Based on road curvature and vehicle speed, a set of fuzzy rules for an adaptive prediction horizon applicable to NMPC is designed, and a three-dimensional fuzzy output surface is generated to validate the rules. Experimental results demonstrate that the proposed method effectively achieves adaptive adjustment of the prediction horizon within the NMPC framework.
Co-simulation results using Matlab/Simulink and Carsim indicate that, under low-speed (30 km/h) and high-speed (70 km/h) conditions, compared to fixed-horizon MPC, the proposed FANMPC improves lateral tracking accuracy (in terms of RMS error) by 42.4% and 77.91%, respectively; compared to fixed-horizon NMPC, it improves lateral tracking accuracy by 23.4% and 8.01%, while reducing average solution time by 11.72% and 16.04%, respectively.

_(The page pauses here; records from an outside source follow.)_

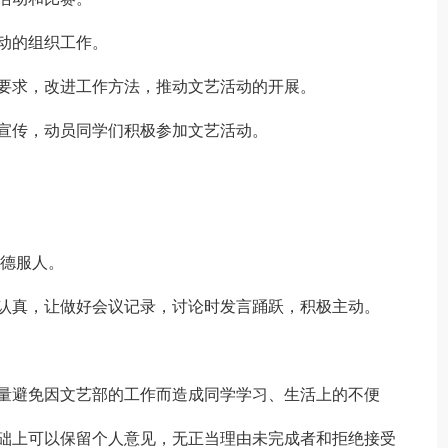
动的组织工作。
要求，改进工作方法，推动文艺活动的开展。
宣传，动员同学们积极参加文艺活动。
以德服人。
谨认真，让做好会议记录，讨论时发言踊跃，积极主动。
尽量避免因文艺部的工作而造成同学学习、生活上的不便
基础上可以保留个人意见，无正当理由未完成者和拒绝接受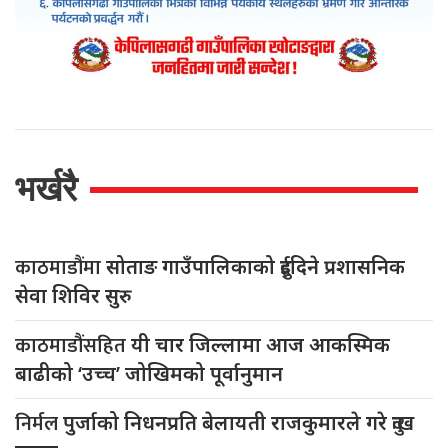
भर्खरै
काठमाडौंमा
सोताङ गाउँपालिकाको दुईदिने प्रशासनिक
सेवा शिविर सुरु
काठमाडौंसहित
यी चार जिल्लामा आज आकस्मिक
बाढीको ‘उच्च’ जोखिमको पूर्वानुमान
निर्मल
पुर्जाको निधनप्रति बेलायती राजकुमारले गरे दुःख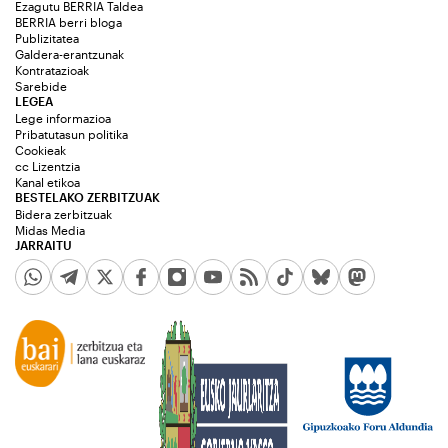
Ezagutu BERRIA Taldea
BERRIA berri bloga
Publizitatea
Galdera-erantzunak
Kontratazioak
Sarebide
LEGEA
Lege informazioa
Pribatutasun politika
Cookieak
cc Lizentzia
Kanal etikoa
BESTELAKO ZERBITZUAK
Bidera zerbitzuak
Midas Media
JARRAITU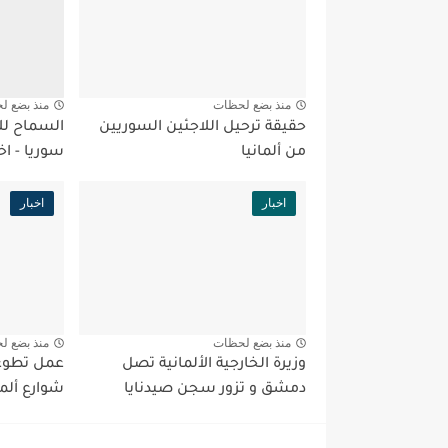
منذ بضع لحظات
منذ بضع ل
حقيقة ترحيل اللاجئين السوريين
السماح للا
من ألمانيا
سوريا - اخ
اخبار
اخبار
منذ بضع لحظات
منذ بضع ل
وزيرة الخارجية الألمانية تصل
عمل تطوع
دمشق و تزور سجن صيدنايا
شوارع ألما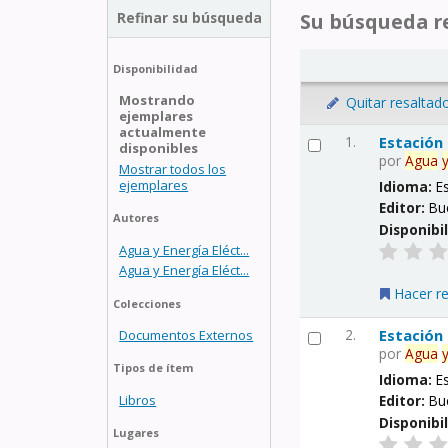
Refinar su búsqueda
Su búsqueda re
Disponibilidad
Mostrando
Quitar resaltad
ejemplares
actualmente
1.
Estación
disponibles
por
Agua
Mostrar todos los
ejemplares
Idioma:
E
Editor:
Bu
Autores
Disponibi
Agua y Energía Eléct...
Agua y Energía Eléct...
Hacer r
Colecciones
2.
Estación
Documentos Externos
por
Agua
Tipos de ítem
Idioma:
E
Libros
Editor:
Bu
Disponibi
Lugares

Although the proposed fuzzy adaptive prediction horizon NMPC controller offers certain advantages, it still has some limitations: First, the applicable upper limit of the kinematic model is not sufficiently high, making it difficult to fully meet vehicle control requirements at high speeds. Second, the fuzzy control rules rely on expert experience, which may still lead to unexpected situations under special circumstances. Future work will focus on further optimizations to address these issues.
Footnotes
Handling Editor: Xiaodong Sun
Funding
The authors disclosed receipt of the following financial support for the research, authorship, and/or publication of this article: This work was supported by the Natural Science Research Project of Anhui Educational Committee (2025AHGXZK31286, 2025AHGXZK40244, 2024AH051456), The Scientific Research Project of Fuyang Normal University (rcxm202303, 2021KYQD0008), Fuyang Normal University Open Project of Anhui Intelligent Computing and Information Innovation Application Engineering Research Center (FYKFKT24051).
Declaration of conflicting interests
The authors declared no potential conflicts of interest with respect to the research, authorship, and/or publication of this article.